The technique of jinning involves leaving branches of the tree that have broken off or died back naturally. Strip away the bark from the branches and sharpen their ends a little if you wish. Smooth along the entire length of the branch with emery paper before painting with citric acid or furniture bleaching agent which in turn bleaches the branch and protects it from rot.
Jinning can also be used to make a tree that has grown too tall appear shorter. Simply cut off the leaves or needles at the tip of the tree, remove the bark that is exposed, then proceed as described above. All conifers and some broad- leaves are suitable subjects for jinning.
The sharimiki method involves partially stripping bark from branches or trunks, and sometimes even from a particularly prominent, visible root.

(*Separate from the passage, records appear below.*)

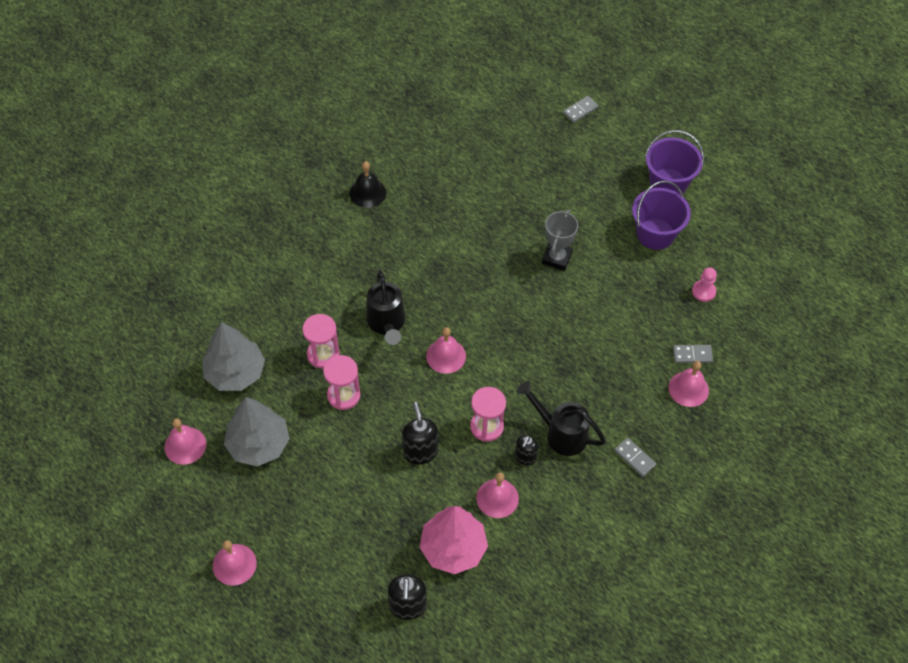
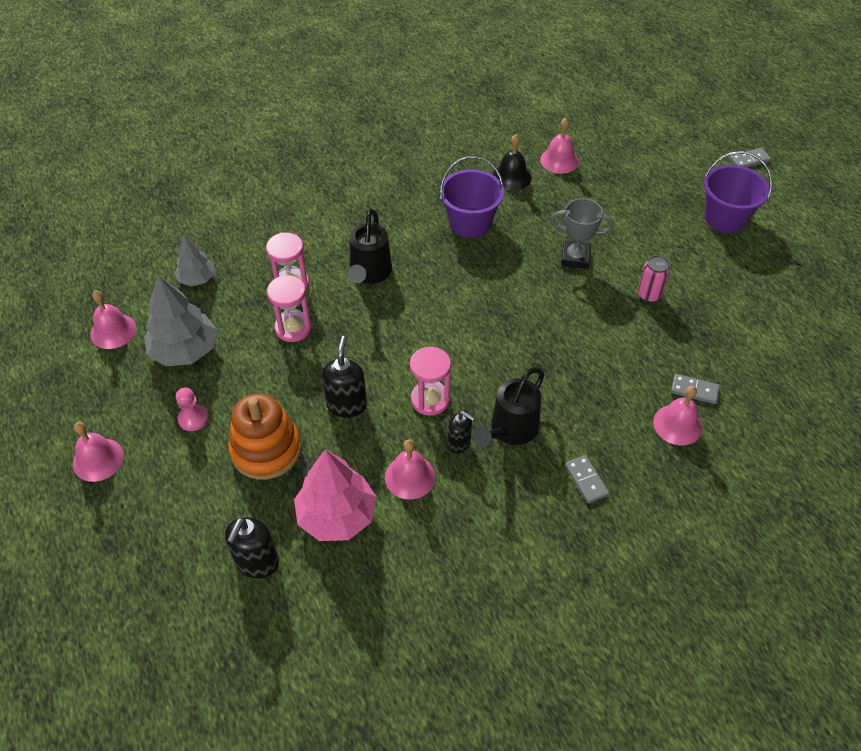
camera: 20 degrees right, 5 degrees down
(235, 372) = (197, 278): grey tree -> grey tree, size x0.60
(367, 193) = (405, 156): black bell -> black bell (512, 177)
(371, 511) = (266, 449): none -> orange stacking toy
(446, 356) = (417, 319): pink bell -> pink bell (559, 160)
(525, 457) = (459, 443): black soap dispenser -> black soap dispenser turned 105 degrees counterclockwise
(556, 258) = (575, 257): grey trophy -> grey trophy turned 60 degrees clockwise
(561, 433) = (510, 430): black watering can -> black watering can turned 105 degrees counterclockwise
(580, 110) = (653, 134): grey domino -> grey domino (749, 160)
(629, 277) = (649, 295): none -> pink can
(655, 234) = (694, 261): purple bucket -> purple bucket (470, 223)
(703, 291) = (730, 330): pink pawn -> pink pawn (193, 418)

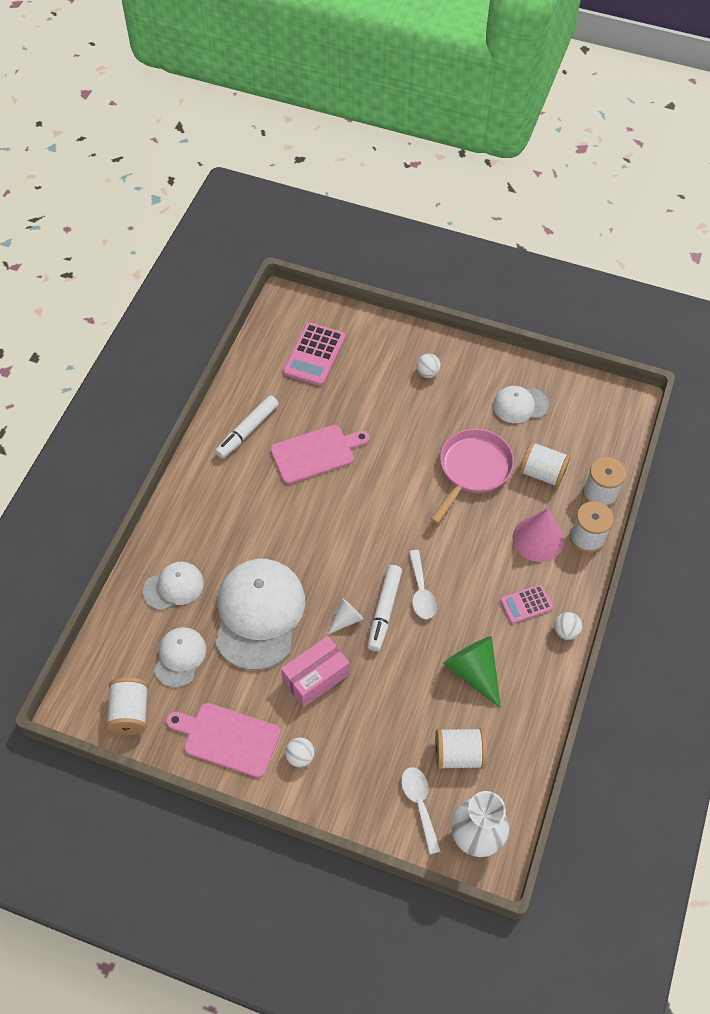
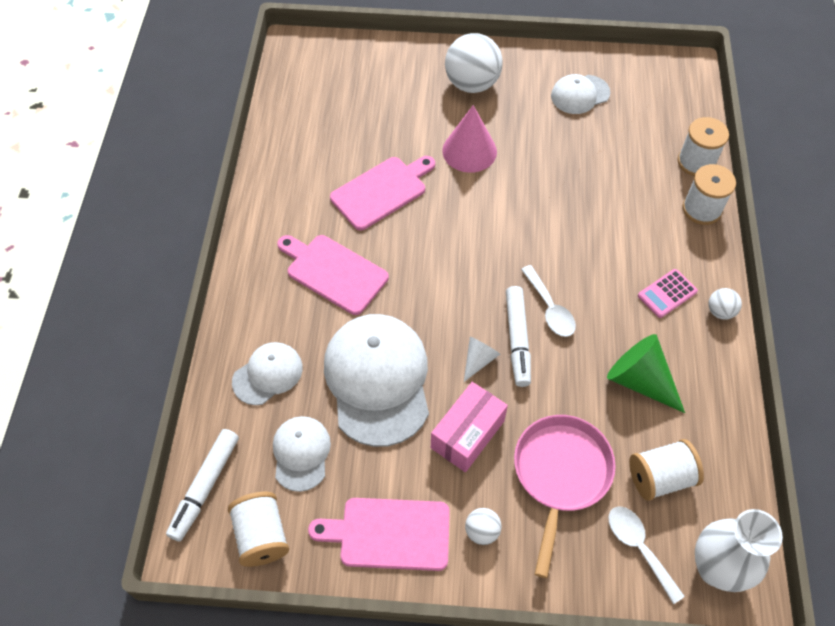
camera: 15 degrees left, 0 degrees up
(247, 431) = (297, 185): white marker -> white marker (205, 487)
(253, 514) = (334, 272): none -> pink cutting board
(314, 355) = (345, 92): pink calculator -> none
(427, 373) = (472, 84): white ball -> white ball, size x2.12
(473, 470) = (556, 169): pink pan -> pink pan (560, 474)
(538, 539) = (652, 223): pink cone -> pink cone (469, 151)
(542, 473) = (629, 156): white spool -> none

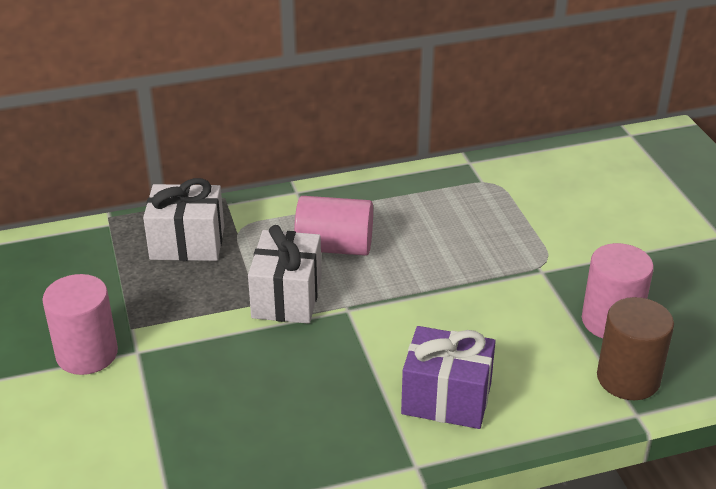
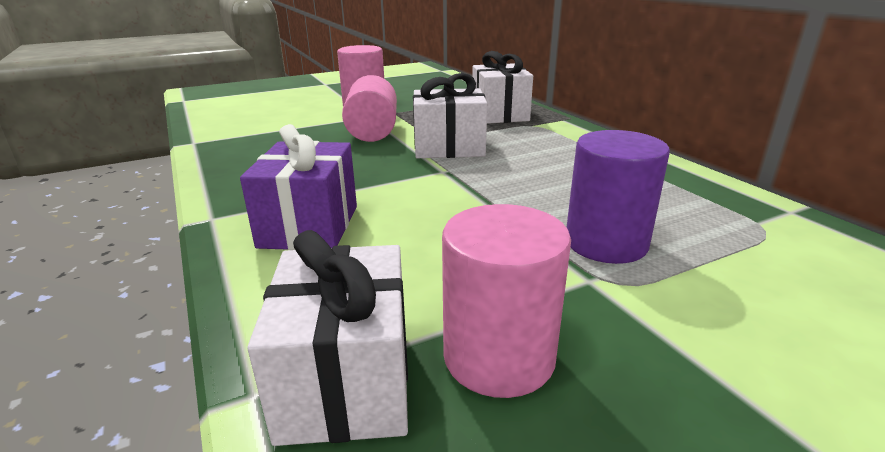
camera: 80 degrees right, 10 degrees down
(334, 247) = (536, 157): pink cylinder -> pink cylinder (372, 131)
(499, 252) = (606, 243): none -> purple cylinder
(628, 378) = (347, 381): brown cylinder -> white gift

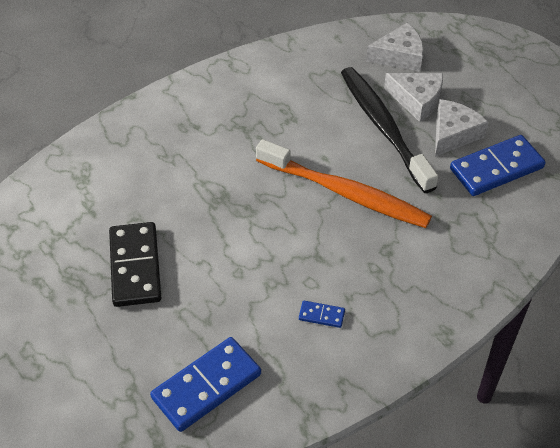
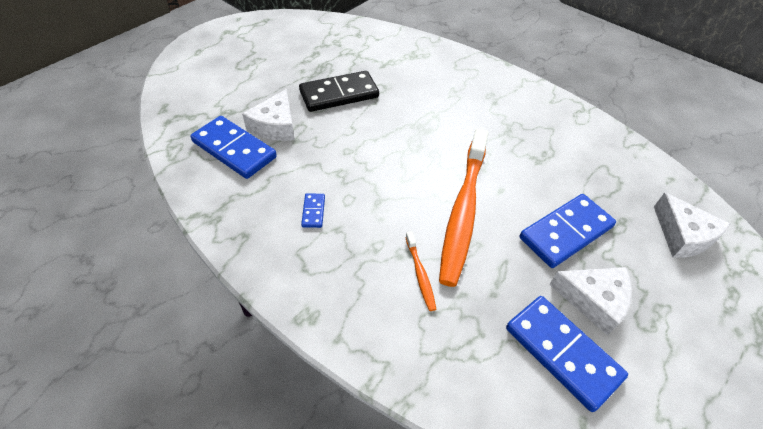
camera: 75 degrees right, 0 degrees up
(383, 128) = (566, 232): black toothbrush -> blue domino
(412, 241) = (420, 274): none -> orange toothbrush
(417, 100) = (625, 259): white cheese -> white cheese (275, 126)

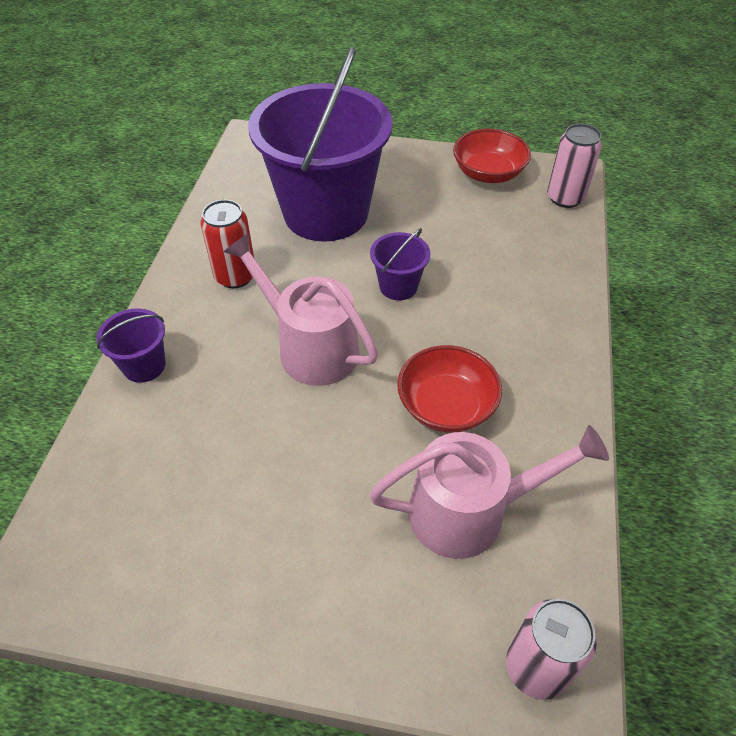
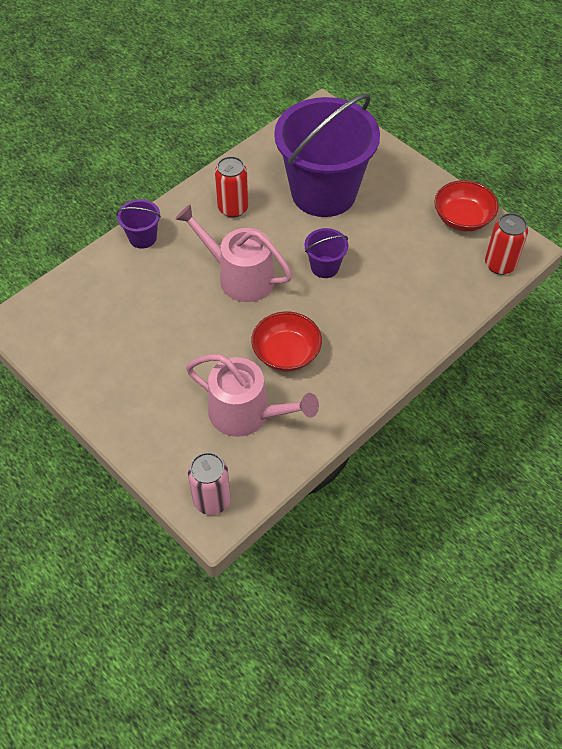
camera: 35 degrees right, 5 degrees up
(310, 347) = (240, 276): pink watering can -> pink watering can turned 45 degrees counterclockwise
(565, 198) = (500, 264): pink can -> red can

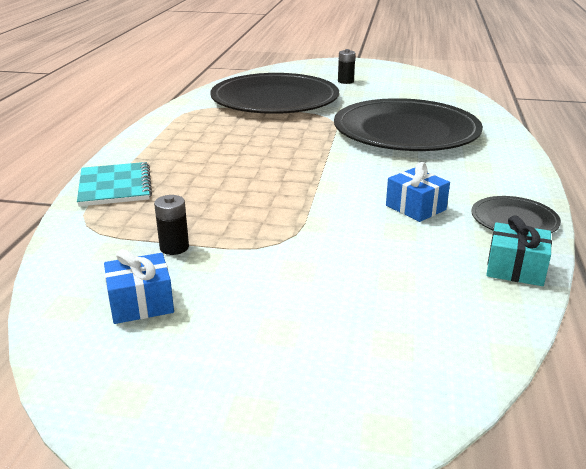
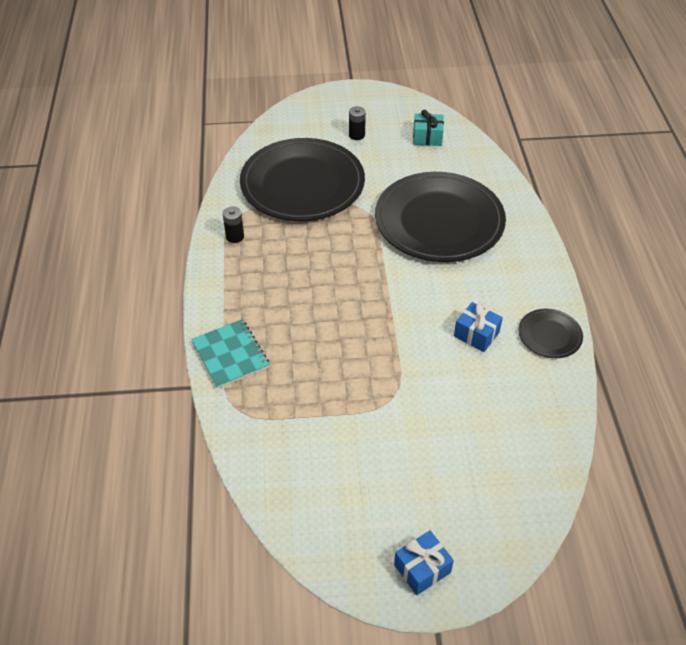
camera: 15 degrees left, 20 degrees up
(141, 303) = (326, 484): blue gift -> blue gift (422, 568)
(174, 247) = (318, 421): black battery -> black battery (235, 236)
(515, 269) = (559, 392): turquoise gift -> turquoise gift (427, 137)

The bonsai thus gains a more interesting appearance.
Working from the top downwards peel a narrow strip of bark from the front of your bonsai, having previously loosened the strip by making two vertical incisions with a sharp knife. Use emery paper to smooth the wood down, as for jinning, then apply citric acid or a furniture bleach. Do this carefully so that you make sure the bleach only comes into contact with the areas of the tree stripped of bark.
Bonsai that have undergone Sabamiki look very old and impressive. They remind you of trees that have withstood the rig ours of nature for centuries, particularly those found in highland areas and in solitary coastal sites.
Sabamiki means hollow or split trunk, and it is a wood-splitting technique that enables you to copy the shapes of trees found in nature, particularly among old apricot trees, elaeagnus and junipers. Perhaps you have a bonsai with a damaged trunk, in which case take a chisel and hollow it out at the damaged spot, then treat as you would for jinning and Sharimiki.
Some bonsai experts will also rip out a forward-growing branch that is marring a tree, then using a chisel enlarge the hole left in the trunk. They are then able to train the tree in the Sabamiki style.
All these techniques are best carried out in mid-summer when the wounds will dry quickly and the bleaching agent can soak nicely into the trunk. Always use a sharp knife and smooth the wood down with emery paper before applying the bleach.
Reapply the bleaching agent at least every two years to stop rot attacking the stripped branches and to re-emphasize their light color.
Besides these techniques there is another way of making your bonsai appear older. Simply tie the branches of your young tree down, or wire them so that their outline more closely resembles those of older trees in the wild.